Aufgaben:
(a) Welche Stellen im Textauszug zur Zürcher «Lustigen Witwe» stehen in Guillemets («»)? Nenne jede Stelle nur einmal.
(b) Kannst du den Textauszug zur Zürcher «Lustigen Witwe» nach seinem letzten Satz weiterschreiben?

═══ Textauszug ═══

Premiere am Opernhaus ZürichDas traurige Geheimnis der «lustigen Witwe»
Regisseur Barrie Kosky geht in seiner Neuinszenierung der Operette an die Grenzen des Klamauks. Und doch geht einem diese Zürcher «Witwe» nah.
«Weiber, Weiber, Weiber! Ja, das Studium der Weiber ist schwer …»: Herzhaft-inbrünstig bringt das Männerseptett den «Weibermarsch» über die Rampe. Und ein Grossteil des Premierenpublikums am Sonntag im Opernhaus Zürich klatscht fröhlich mit. Ein Hauch Schlagernacht in der Oper!
Regisseur Barrie Kosky ist sich in der Zürcher Neuproduktion des Operettenklassikers «Die lustige Witwe» für boulevardeske Töne nicht zu schade. Und das ist auch gut so.
Schliesslich wird der «Weibermarsch» in gekürzter, ironisch gebrochener Form sowie mit einer weiblichen Revanche präsentiert: «Zu Haus markiert ihr oft das Alter, doch auswärts seid ihr lose Falter …» Und es bleibt neben viel Klamauk auch Platz für ruhige Momente.

═══ Gespeicherte Einträge ═══

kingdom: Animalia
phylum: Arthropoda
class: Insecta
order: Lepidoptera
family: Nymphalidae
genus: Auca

═══
═══ Gespeicherte Einträge ═══

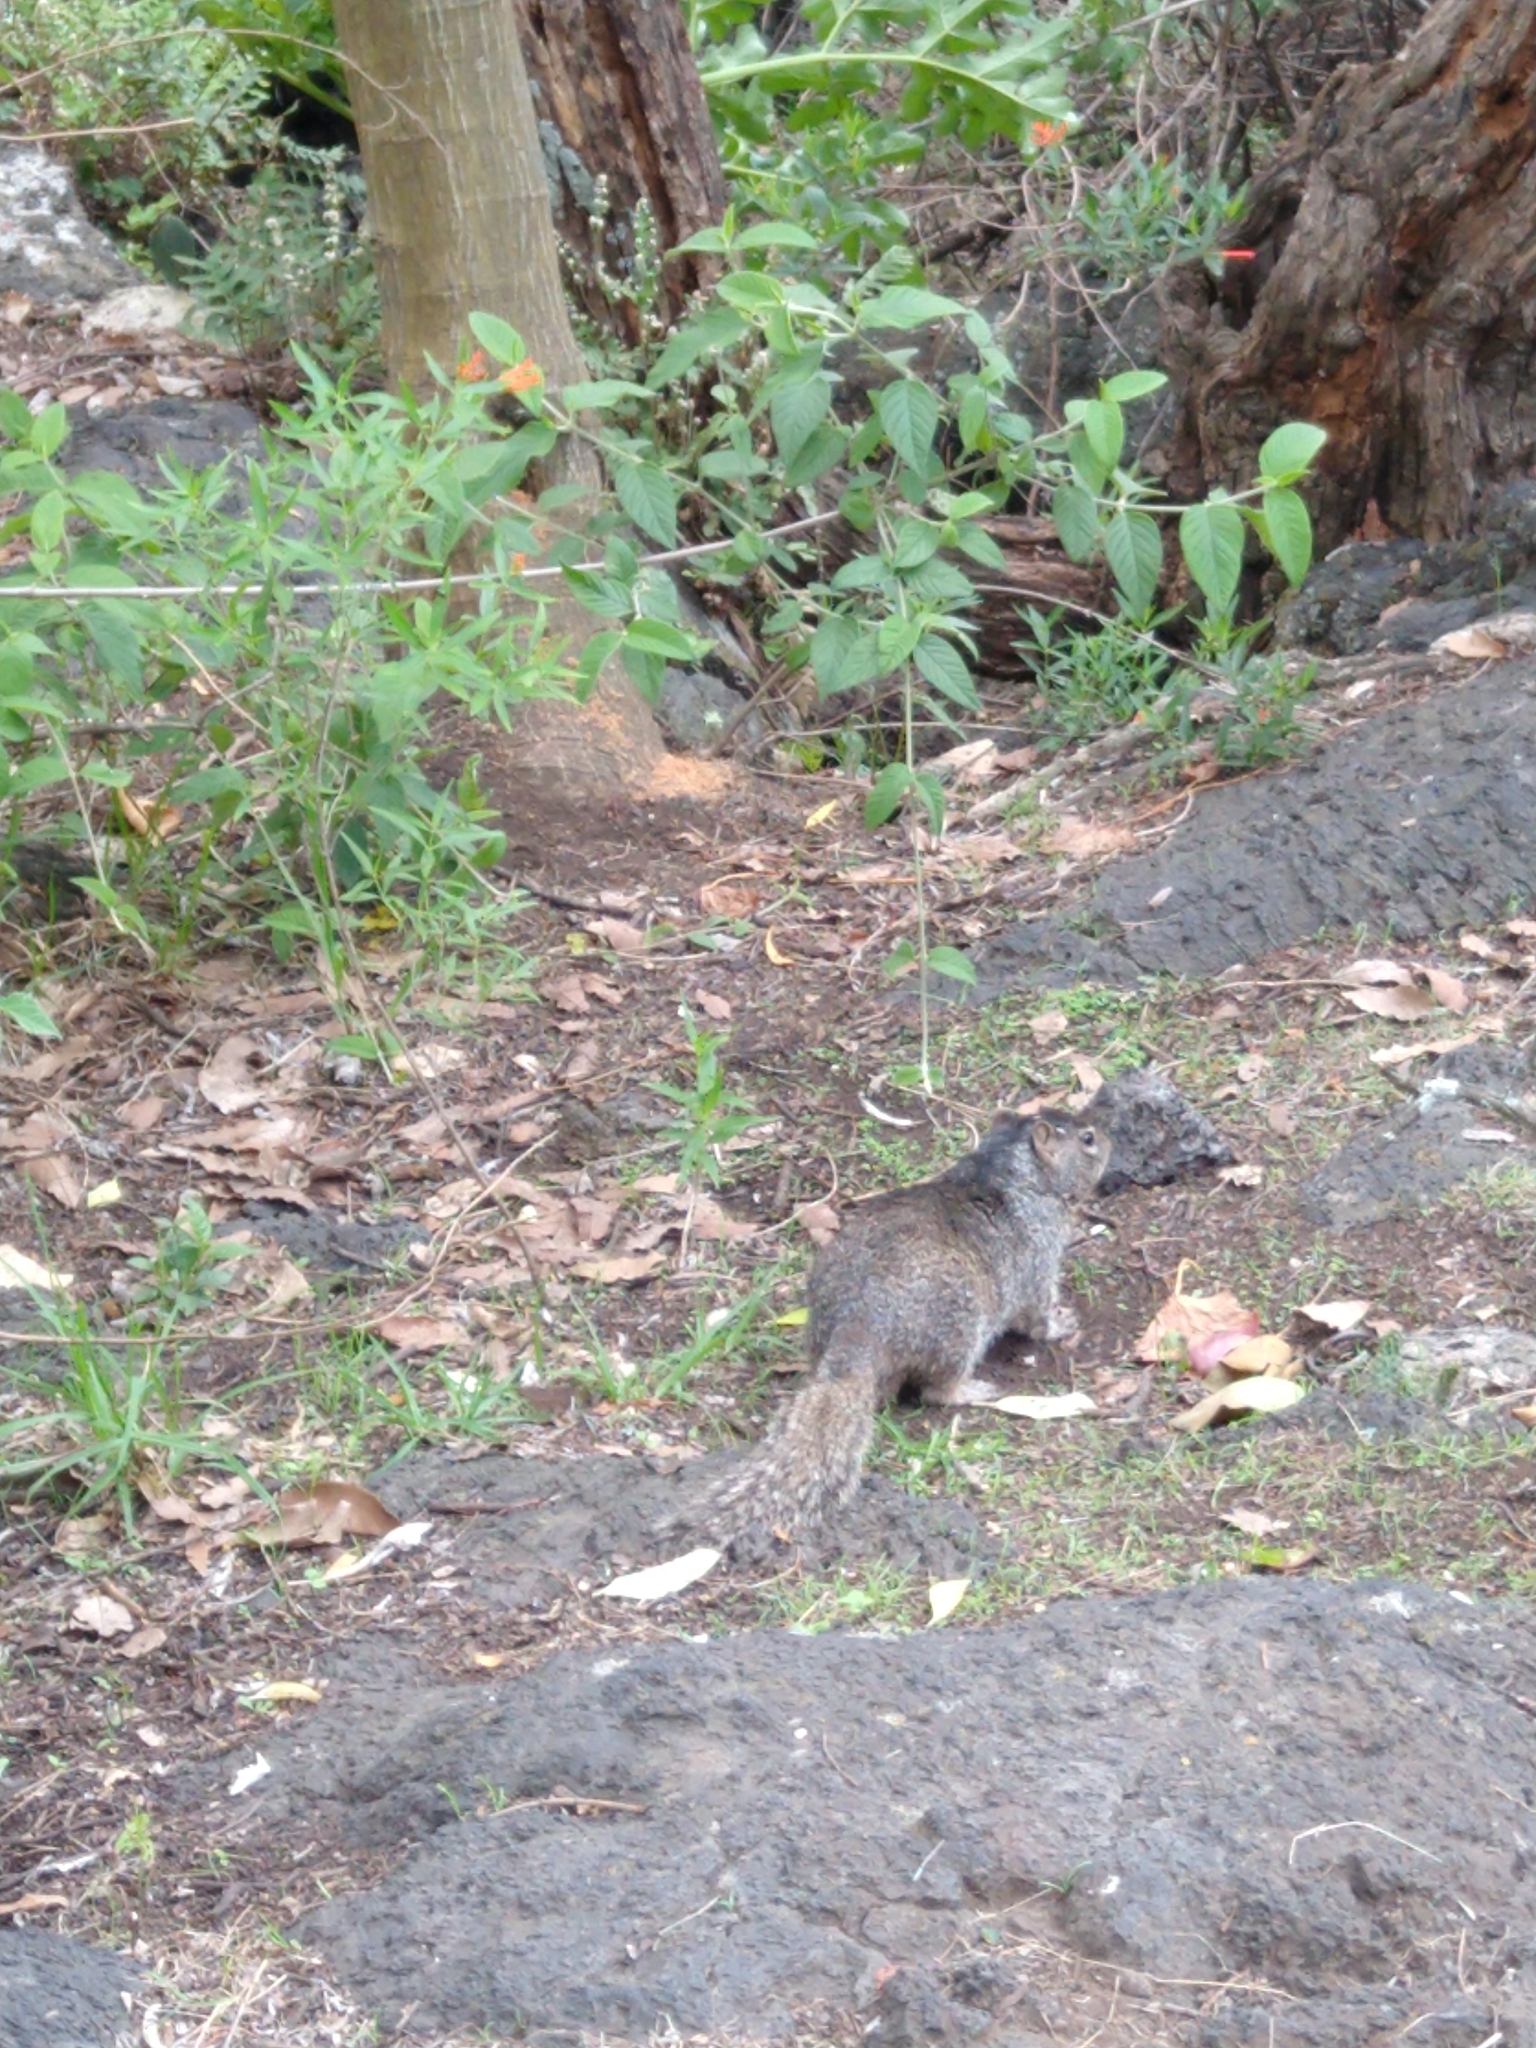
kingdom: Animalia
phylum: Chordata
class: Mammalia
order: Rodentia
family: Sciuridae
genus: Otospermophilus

═══

Antworten:
(a)
«lustigen Witwe»
«Witwe»
«Weiber, Weiber, Weiber! Ja, das Studium der Weiber ist schwer …»
«Weibermarsch»
«Die lustige Witwe»
«Zu Haus markiert ihr oft das Alter, doch auswärts seid ihr lose Falter …»

(b)
Aus der Erinnerung
Ja, diese «lustige Witwe» wirkt ziemlich nachdenklich. Den Ton setzt eine kurze von Kosky eingefügte Rahmenhandlung: Das Stück um die Millionenerbin Hanna Glawari, von deren Vermögen die Zukunft des fiktiven Balkanstaats Pontevedro abhängt, wird quasi aus der Erinnerung der Protagonistin erzählt. Am Anfang sieht man sie allein am Flügel, dazu erklingt eine historische Klavieraufnahme des Walzerduetts «Lippen schweigen, ’s flüstern Geigen» – einst eingespielt vom Komponisten Franz Lehár selbst.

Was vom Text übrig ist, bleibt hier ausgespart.